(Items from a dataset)
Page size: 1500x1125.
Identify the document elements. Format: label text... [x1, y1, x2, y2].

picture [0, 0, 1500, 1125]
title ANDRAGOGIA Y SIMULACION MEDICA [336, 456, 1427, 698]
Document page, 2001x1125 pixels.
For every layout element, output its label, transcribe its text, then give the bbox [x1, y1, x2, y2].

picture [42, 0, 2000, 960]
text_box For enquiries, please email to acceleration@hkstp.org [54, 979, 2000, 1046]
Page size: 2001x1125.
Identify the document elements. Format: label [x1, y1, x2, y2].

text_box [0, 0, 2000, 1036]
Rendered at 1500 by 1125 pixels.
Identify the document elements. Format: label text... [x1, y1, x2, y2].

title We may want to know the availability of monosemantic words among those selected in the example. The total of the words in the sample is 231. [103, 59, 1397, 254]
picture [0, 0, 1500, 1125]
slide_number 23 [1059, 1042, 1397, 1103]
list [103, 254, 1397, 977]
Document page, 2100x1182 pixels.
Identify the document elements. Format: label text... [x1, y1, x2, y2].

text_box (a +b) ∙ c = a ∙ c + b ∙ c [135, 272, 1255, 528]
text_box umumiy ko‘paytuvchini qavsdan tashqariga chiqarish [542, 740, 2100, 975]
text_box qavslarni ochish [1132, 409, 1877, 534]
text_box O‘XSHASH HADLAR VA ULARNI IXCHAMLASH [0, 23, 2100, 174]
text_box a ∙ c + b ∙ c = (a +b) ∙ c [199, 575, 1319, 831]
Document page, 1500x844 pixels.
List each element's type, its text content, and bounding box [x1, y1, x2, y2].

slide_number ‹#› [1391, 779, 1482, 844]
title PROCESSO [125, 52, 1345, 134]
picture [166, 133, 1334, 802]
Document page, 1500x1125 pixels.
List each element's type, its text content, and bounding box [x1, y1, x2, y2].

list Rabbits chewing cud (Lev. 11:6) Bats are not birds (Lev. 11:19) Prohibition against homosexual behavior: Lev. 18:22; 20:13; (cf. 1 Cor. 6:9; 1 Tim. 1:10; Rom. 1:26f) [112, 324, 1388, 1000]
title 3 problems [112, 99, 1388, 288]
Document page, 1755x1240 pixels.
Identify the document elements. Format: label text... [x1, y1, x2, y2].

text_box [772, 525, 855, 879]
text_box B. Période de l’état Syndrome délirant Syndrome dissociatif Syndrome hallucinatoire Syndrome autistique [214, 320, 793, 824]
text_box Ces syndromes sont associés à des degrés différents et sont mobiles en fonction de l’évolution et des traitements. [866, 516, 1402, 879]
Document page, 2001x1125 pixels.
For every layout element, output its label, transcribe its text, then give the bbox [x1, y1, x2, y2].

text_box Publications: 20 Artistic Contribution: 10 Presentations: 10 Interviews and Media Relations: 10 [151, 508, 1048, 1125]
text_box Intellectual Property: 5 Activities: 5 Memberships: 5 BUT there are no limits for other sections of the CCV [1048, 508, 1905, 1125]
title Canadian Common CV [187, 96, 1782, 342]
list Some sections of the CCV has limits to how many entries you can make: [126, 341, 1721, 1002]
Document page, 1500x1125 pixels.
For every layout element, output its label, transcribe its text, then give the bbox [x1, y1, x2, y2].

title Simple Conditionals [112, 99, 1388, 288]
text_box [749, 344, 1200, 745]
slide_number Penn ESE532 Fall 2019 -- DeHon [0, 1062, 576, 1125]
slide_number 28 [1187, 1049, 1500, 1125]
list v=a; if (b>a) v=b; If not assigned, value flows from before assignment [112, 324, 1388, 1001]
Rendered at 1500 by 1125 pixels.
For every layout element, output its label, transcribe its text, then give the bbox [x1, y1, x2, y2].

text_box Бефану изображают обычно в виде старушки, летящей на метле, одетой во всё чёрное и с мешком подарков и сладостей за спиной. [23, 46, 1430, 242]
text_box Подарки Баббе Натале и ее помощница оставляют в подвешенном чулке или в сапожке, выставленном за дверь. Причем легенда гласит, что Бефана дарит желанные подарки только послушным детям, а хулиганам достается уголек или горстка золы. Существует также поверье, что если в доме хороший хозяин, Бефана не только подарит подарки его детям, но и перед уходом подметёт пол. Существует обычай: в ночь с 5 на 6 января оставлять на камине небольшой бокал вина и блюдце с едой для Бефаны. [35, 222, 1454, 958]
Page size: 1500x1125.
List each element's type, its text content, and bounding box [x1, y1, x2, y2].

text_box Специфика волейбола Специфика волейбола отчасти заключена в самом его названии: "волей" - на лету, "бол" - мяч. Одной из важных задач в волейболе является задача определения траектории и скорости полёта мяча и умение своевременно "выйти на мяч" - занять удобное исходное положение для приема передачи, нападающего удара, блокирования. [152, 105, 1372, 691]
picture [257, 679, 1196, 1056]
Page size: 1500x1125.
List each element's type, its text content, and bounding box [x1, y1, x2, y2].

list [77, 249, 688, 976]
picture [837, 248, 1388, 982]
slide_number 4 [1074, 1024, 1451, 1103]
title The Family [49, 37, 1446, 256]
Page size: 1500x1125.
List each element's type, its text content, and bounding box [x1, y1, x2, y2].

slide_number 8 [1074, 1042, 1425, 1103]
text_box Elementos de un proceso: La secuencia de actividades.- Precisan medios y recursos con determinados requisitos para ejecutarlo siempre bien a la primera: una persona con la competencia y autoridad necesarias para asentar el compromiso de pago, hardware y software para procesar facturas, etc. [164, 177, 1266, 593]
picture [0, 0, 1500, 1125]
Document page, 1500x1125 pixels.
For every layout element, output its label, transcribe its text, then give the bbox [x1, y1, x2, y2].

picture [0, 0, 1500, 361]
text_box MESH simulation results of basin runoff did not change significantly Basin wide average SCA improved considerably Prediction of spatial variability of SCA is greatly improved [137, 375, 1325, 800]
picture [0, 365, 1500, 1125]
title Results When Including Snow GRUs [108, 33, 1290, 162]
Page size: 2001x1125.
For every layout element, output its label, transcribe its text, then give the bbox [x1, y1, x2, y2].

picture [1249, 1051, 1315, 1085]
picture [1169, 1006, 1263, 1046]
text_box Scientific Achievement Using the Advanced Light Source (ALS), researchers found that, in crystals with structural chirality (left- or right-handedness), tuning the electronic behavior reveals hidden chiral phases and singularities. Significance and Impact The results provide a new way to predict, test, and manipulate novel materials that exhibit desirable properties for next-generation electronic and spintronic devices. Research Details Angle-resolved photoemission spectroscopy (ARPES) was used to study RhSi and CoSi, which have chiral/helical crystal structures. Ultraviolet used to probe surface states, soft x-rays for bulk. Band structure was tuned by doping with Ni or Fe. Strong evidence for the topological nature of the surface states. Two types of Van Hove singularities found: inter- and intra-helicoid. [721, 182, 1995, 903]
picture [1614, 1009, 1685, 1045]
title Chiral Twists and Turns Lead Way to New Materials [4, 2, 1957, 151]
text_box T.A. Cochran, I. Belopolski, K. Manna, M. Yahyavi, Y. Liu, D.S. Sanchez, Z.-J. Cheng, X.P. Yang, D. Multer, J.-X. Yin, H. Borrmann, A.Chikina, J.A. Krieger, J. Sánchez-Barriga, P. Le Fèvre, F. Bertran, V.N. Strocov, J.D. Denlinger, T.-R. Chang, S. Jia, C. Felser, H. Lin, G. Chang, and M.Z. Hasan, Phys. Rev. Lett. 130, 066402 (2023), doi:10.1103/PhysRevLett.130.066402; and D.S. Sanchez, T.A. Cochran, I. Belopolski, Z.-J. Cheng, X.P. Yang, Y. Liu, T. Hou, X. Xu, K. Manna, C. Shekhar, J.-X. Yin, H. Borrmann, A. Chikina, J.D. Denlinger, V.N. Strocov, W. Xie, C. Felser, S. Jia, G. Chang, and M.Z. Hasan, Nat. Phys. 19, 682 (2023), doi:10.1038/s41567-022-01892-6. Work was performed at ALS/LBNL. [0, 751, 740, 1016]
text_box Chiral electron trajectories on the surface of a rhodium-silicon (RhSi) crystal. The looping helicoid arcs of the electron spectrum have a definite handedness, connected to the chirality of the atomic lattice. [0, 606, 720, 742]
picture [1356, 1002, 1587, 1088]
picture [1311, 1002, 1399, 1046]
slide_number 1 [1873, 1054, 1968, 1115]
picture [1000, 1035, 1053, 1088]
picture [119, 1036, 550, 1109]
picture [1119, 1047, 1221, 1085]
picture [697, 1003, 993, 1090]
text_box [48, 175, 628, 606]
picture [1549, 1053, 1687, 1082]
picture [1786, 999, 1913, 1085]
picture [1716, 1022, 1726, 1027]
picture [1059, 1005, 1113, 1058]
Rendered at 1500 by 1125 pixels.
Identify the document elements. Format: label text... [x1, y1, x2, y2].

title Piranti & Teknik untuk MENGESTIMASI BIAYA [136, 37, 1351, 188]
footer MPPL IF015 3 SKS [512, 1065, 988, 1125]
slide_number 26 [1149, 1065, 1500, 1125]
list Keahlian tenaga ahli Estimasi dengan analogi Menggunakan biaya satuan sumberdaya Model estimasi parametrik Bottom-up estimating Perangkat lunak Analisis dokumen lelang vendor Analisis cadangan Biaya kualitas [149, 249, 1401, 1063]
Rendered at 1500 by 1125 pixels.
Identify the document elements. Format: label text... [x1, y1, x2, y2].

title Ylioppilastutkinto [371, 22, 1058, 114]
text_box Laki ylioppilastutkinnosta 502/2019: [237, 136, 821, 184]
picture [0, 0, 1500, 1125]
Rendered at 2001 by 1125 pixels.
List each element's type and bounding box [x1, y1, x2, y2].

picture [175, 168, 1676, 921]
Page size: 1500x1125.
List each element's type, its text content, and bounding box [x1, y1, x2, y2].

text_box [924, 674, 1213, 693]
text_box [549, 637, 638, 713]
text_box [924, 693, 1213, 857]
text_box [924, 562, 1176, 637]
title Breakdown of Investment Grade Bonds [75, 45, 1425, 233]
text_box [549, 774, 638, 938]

Exercise.
Quote the data above verbatim from its first line to the line that includes "Document page, 1500x844 pixels.", with both boundary lines retained.

Answer area.
Page size: 1500x1125.
Identify the document elements. Format: label text... [x1, y1, x2, y2].

picture [0, 0, 1500, 1125]
title ANDRAGOGIA Y SIMULACION MEDICA [336, 456, 1427, 698]
Document page, 2001x1125 pixels.
For every layout element, output its label, transcribe its text, then give the bbox [x1, y1, x2, y2].

picture [42, 0, 2000, 960]
text_box For enquiries, please email to acceleration@hkstp.org [54, 979, 2000, 1046]
Page size: 2001x1125.
Identify the document elements. Format: label [x1, y1, x2, y2].

text_box [0, 0, 2000, 1036]
Rendered at 1500 by 1125 pixels.
Identify the document elements. Format: label text... [x1, y1, x2, y2].

title We may want to know the availability of monosemantic words among those selected in the example. The total of the words in the sample is 231. [103, 59, 1397, 254]
picture [0, 0, 1500, 1125]
slide_number 23 [1059, 1042, 1397, 1103]
list [103, 254, 1397, 977]
Document page, 2100x1182 pixels.
Identify the document elements. Format: label text... [x1, y1, x2, y2].

text_box (a +b) ∙ c = a ∙ c + b ∙ c [135, 272, 1255, 528]
text_box umumiy ko‘paytuvchini qavsdan tashqariga chiqarish [542, 740, 2100, 975]
text_box qavslarni ochish [1132, 409, 1877, 534]
text_box O‘XSHASH HADLAR VA ULARNI IXCHAMLASH [0, 23, 2100, 174]
text_box a ∙ c + b ∙ c = (a +b) ∙ c [199, 575, 1319, 831]
Document page, 1500x844 pixels.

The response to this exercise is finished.